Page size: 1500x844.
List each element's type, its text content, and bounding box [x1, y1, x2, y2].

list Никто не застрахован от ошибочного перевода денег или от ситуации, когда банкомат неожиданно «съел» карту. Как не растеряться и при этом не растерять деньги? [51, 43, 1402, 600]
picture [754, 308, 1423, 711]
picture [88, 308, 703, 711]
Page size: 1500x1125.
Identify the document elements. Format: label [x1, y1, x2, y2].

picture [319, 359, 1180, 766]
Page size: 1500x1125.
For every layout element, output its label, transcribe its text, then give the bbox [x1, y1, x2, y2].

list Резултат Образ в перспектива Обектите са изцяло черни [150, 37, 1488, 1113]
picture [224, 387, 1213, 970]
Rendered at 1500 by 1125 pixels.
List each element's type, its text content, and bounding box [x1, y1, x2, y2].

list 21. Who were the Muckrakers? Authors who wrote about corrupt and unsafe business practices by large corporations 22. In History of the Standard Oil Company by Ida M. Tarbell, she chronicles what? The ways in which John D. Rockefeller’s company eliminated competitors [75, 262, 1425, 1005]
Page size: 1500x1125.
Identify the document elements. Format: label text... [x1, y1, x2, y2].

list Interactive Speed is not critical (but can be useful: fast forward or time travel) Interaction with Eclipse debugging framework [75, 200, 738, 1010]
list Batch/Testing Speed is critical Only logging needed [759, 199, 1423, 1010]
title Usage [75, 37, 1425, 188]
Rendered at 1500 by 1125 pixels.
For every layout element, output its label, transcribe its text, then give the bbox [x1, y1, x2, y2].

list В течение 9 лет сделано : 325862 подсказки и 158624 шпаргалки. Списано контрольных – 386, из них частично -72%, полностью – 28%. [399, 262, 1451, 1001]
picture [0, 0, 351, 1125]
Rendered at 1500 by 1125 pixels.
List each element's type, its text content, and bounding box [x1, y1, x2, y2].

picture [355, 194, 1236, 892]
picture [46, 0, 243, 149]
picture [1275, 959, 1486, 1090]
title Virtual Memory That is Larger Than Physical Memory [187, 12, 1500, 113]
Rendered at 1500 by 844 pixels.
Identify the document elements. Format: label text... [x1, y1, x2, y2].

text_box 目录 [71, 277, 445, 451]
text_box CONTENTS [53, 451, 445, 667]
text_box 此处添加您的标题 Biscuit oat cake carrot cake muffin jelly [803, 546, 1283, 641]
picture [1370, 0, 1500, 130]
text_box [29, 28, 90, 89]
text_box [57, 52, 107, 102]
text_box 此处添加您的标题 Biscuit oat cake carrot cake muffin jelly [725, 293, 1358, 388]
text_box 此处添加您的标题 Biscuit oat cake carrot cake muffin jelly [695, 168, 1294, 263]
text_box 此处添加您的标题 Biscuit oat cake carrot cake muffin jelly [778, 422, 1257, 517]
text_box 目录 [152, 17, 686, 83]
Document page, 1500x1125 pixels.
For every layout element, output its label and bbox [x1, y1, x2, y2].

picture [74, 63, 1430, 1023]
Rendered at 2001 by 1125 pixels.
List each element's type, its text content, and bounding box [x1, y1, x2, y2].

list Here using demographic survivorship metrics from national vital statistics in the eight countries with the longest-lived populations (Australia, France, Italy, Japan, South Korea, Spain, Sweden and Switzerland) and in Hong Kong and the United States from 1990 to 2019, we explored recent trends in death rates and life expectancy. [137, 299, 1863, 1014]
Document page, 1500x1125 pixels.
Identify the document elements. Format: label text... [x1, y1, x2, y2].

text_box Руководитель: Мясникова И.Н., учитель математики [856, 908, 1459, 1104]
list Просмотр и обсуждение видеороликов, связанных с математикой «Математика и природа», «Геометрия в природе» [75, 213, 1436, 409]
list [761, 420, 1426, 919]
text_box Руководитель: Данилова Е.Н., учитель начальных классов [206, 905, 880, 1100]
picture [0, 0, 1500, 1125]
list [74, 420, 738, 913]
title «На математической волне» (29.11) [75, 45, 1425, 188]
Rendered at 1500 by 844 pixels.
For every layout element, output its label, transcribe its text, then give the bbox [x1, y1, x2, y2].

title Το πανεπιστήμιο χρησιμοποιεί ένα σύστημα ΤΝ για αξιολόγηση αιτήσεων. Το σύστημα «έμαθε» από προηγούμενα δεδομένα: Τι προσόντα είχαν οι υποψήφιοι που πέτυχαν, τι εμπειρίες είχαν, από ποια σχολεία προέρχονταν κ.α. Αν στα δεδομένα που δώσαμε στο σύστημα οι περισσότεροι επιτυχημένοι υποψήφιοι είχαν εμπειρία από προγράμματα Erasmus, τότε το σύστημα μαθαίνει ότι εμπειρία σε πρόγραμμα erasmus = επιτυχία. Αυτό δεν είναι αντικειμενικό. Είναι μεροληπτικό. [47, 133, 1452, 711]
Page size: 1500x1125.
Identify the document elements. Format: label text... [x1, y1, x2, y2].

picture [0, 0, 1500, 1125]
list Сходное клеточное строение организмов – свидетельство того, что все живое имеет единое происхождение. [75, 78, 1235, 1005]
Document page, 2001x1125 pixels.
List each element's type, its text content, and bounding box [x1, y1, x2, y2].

▶ What you need to do
Write down every record shown above precisely.

▶ Written answer
Page size: 1500x844.
List each element's type, its text content, and bounding box [x1, y1, x2, y2].

list Никто не застрахован от ошибочного перевода денег или от ситуации, когда банкомат неожиданно «съел» карту. Как не растеряться и при этом не растерять деньги? [51, 43, 1402, 600]
picture [754, 308, 1423, 711]
picture [88, 308, 703, 711]
Page size: 1500x1125.
Identify the document elements. Format: label [x1, y1, x2, y2].

picture [319, 359, 1180, 766]
Page size: 1500x1125.
For every layout element, output its label, transcribe its text, then give the bbox [x1, y1, x2, y2].

list Резултат Образ в перспектива Обектите са изцяло черни [150, 37, 1488, 1113]
picture [224, 387, 1213, 970]
Rendered at 1500 by 1125 pixels.
List each element's type, its text content, and bounding box [x1, y1, x2, y2].

list 21. Who were the Muckrakers? Authors who wrote about corrupt and unsafe business practices by large corporations 22. In History of the Standard Oil Company by Ida M. Tarbell, she chronicles what? The ways in which John D. Rockefeller’s company eliminated competitors [75, 262, 1425, 1005]
Page size: 1500x1125.
Identify the document elements. Format: label text... [x1, y1, x2, y2].

list Interactive Speed is not critical (but can be useful: fast forward or time travel) Interaction with Eclipse debugging framework [75, 200, 738, 1010]
list Batch/Testing Speed is critical Only logging needed [759, 199, 1423, 1010]
title Usage [75, 37, 1425, 188]
Rendered at 1500 by 1125 pixels.
For every layout element, output its label, transcribe its text, then give the bbox [x1, y1, x2, y2].

list В течение 9 лет сделано : 325862 подсказки и 158624 шпаргалки. Списано контрольных – 386, из них частично -72%, полностью – 28%. [399, 262, 1451, 1001]
picture [0, 0, 351, 1125]
Rendered at 1500 by 1125 pixels.
List each element's type, its text content, and bounding box [x1, y1, x2, y2].

picture [355, 194, 1236, 892]
picture [46, 0, 243, 149]
picture [1275, 959, 1486, 1090]
title Virtual Memory That is Larger Than Physical Memory [187, 12, 1500, 113]
Rendered at 1500 by 844 pixels.
Identify the document elements. Format: label text... [x1, y1, x2, y2].

text_box 目录 [71, 277, 445, 451]
text_box CONTENTS [53, 451, 445, 667]
text_box 此处添加您的标题 Biscuit oat cake carrot cake muffin jelly [803, 546, 1283, 641]
picture [1370, 0, 1500, 130]
text_box [29, 28, 90, 89]
text_box [57, 52, 107, 102]
text_box 此处添加您的标题 Biscuit oat cake carrot cake muffin jelly [725, 293, 1358, 388]
text_box 此处添加您的标题 Biscuit oat cake carrot cake muffin jelly [695, 168, 1294, 263]
text_box 此处添加您的标题 Biscuit oat cake carrot cake muffin jelly [778, 422, 1257, 517]
text_box 目录 [152, 17, 686, 83]
Document page, 1500x1125 pixels.
For every layout element, output its label and bbox [x1, y1, x2, y2].

picture [74, 63, 1430, 1023]
Rendered at 2001 by 1125 pixels.
List each element's type, its text content, and bounding box [x1, y1, x2, y2].

list Here using demographic survivorship metrics from national vital statistics in the eight countries with the longest-lived populations (Australia, France, Italy, Japan, South Korea, Spain, Sweden and Switzerland) and in Hong Kong and the United States from 1990 to 2019, we explored recent trends in death rates and life expectancy. [137, 299, 1863, 1014]
Document page, 1500x1125 pixels.
Identify the document elements. Format: label text... [x1, y1, x2, y2].

text_box Руководитель: Мясникова И.Н., учитель математики [856, 908, 1459, 1104]
list Просмотр и обсуждение видеороликов, связанных с математикой «Математика и природа», «Геометрия в природе» [75, 213, 1436, 409]
list [761, 420, 1426, 919]
text_box Руководитель: Данилова Е.Н., учитель начальных классов [206, 905, 880, 1100]
picture [0, 0, 1500, 1125]
list [74, 420, 738, 913]
title «На математической волне» (29.11) [75, 45, 1425, 188]
Rendered at 1500 by 844 pixels.
For every layout element, output its label, transcribe its text, then give the bbox [x1, y1, x2, y2].

title Το πανεπιστήμιο χρησιμοποιεί ένα σύστημα ΤΝ για αξιολόγηση αιτήσεων. Το σύστημα «έμαθε» από προηγούμενα δεδομένα: Τι προσόντα είχαν οι υποψήφιοι που πέτυχαν, τι εμπειρίες είχαν, από ποια σχολεία προέρχονταν κ.α. Αν στα δεδομένα που δώσαμε στο σύστημα οι περισσότεροι επιτυχημένοι υποψήφιοι είχαν εμπειρία από προγράμματα Erasmus, τότε το σύστημα μαθαίνει ότι εμπειρία σε πρόγραμμα erasmus = επιτυχία. Αυτό δεν είναι αντικειμενικό. Είναι μεροληπτικό. [47, 133, 1452, 711]
Page size: 1500x1125.
Identify the document elements. Format: label text... [x1, y1, x2, y2].

picture [0, 0, 1500, 1125]
list Сходное клеточное строение организмов – свидетельство того, что все живое имеет единое происхождение. [75, 78, 1235, 1005]
Document page, 2001x1125 pixels.
List each element's type, its text content, and bounding box [x1, y1, x2, y2].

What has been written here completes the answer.